### What you need to do
Copy the data below in full, replacing every occurrence of "Semas" with "SEMAS" and changing nothing else.

### Records for this exercise
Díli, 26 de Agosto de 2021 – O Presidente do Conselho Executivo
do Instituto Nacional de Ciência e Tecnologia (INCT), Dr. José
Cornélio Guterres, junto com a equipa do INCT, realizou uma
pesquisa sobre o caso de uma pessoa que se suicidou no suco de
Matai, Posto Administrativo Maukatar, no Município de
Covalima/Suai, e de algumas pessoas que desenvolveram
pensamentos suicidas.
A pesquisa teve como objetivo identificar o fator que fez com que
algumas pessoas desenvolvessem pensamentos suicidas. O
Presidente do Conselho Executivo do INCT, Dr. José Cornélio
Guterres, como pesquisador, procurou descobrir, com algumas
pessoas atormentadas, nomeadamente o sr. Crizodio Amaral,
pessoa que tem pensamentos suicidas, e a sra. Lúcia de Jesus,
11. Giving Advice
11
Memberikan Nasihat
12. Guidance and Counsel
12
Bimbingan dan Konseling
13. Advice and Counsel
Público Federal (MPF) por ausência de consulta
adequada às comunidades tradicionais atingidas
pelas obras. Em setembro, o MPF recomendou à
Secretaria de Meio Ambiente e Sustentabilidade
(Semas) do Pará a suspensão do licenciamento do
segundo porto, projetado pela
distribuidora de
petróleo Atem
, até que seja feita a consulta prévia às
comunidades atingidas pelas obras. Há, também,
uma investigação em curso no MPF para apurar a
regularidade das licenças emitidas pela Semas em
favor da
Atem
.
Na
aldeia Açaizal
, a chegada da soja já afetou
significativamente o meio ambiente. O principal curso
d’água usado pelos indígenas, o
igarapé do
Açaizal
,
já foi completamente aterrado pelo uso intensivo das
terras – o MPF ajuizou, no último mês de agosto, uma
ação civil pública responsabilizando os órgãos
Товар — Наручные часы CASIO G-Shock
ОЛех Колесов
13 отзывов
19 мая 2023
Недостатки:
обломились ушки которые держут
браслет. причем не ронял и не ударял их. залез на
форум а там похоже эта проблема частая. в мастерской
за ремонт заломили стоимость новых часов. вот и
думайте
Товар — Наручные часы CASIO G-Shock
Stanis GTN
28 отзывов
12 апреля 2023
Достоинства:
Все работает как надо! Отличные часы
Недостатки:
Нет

### Output for this exercise
Díli, 26 de Agosto de 2021 – O Presidente do Conselho Executivo
do Instituto Nacional de Ciência e Tecnologia (INCT), Dr. José
Cornélio Guterres, junto com a equipa do INCT, realizou uma
pesquisa sobre o caso de uma pessoa que se suicidou no suco de
Matai, Posto Administrativo Maukatar, no Município de
Covalima/Suai, e de algumas pessoas que desenvolveram
pensamentos suicidas.
A pesquisa teve como objetivo identificar o fator que fez com que
algumas pessoas desenvolvessem pensamentos suicidas. O
Presidente do Conselho Executivo do INCT, Dr. José Cornélio
Guterres, como pesquisador, procurou descobrir, com algumas
pessoas atormentadas, nomeadamente o sr. Crizodio Amaral,
pessoa que tem pensamentos suicidas, e a sra. Lúcia de Jesus,
11. Giving Advice
11
Memberikan Nasihat
12. Guidance and Counsel
12
Bimbingan dan Konseling
13. Advice and Counsel
Público Federal (MPF) por ausência de consulta
adequada às comunidades tradicionais atingidas
pelas obras. Em setembro, o MPF recomendou à
Secretaria de Meio Ambiente e Sustentabilidade
(SEMAS) do Pará a suspensão do licenciamento do
segundo porto, projetado pela
distribuidora de
petróleo Atem
, até que seja feita a consulta prévia às
comunidades atingidas pelas obras. Há, também,
uma investigação em curso no MPF para apurar a
regularidade das licenças emitidas pela SEMAS em
favor da
Atem
.
Na
aldeia Açaizal
, a chegada da soja já afetou
significativamente o meio ambiente. O principal curso
d’água usado pelos indígenas, o
igarapé do
Açaizal
,
já foi completamente aterrado pelo uso intensivo das
terras – o MPF ajuizou, no último mês de agosto, uma
ação civil pública responsabilizando os órgãos
Товар — Наручные часы CASIO G-Shock
ОЛех Колесов
13 отзывов
19 мая 2023
Недостатки:
обломились ушки которые держут
браслет. причем не ронял и не ударял их. залез на
форум а там похоже эта проблема частая. в мастерской
за ремонт заломили стоимость новых часов. вот и
думайте
Товар — Наручные часы CASIO G-Shock
Stanis GTN
28 отзывов
12 апреля 2023
Достоинства:
Все работает как надо! Отличные часы
Недостатки:
Нет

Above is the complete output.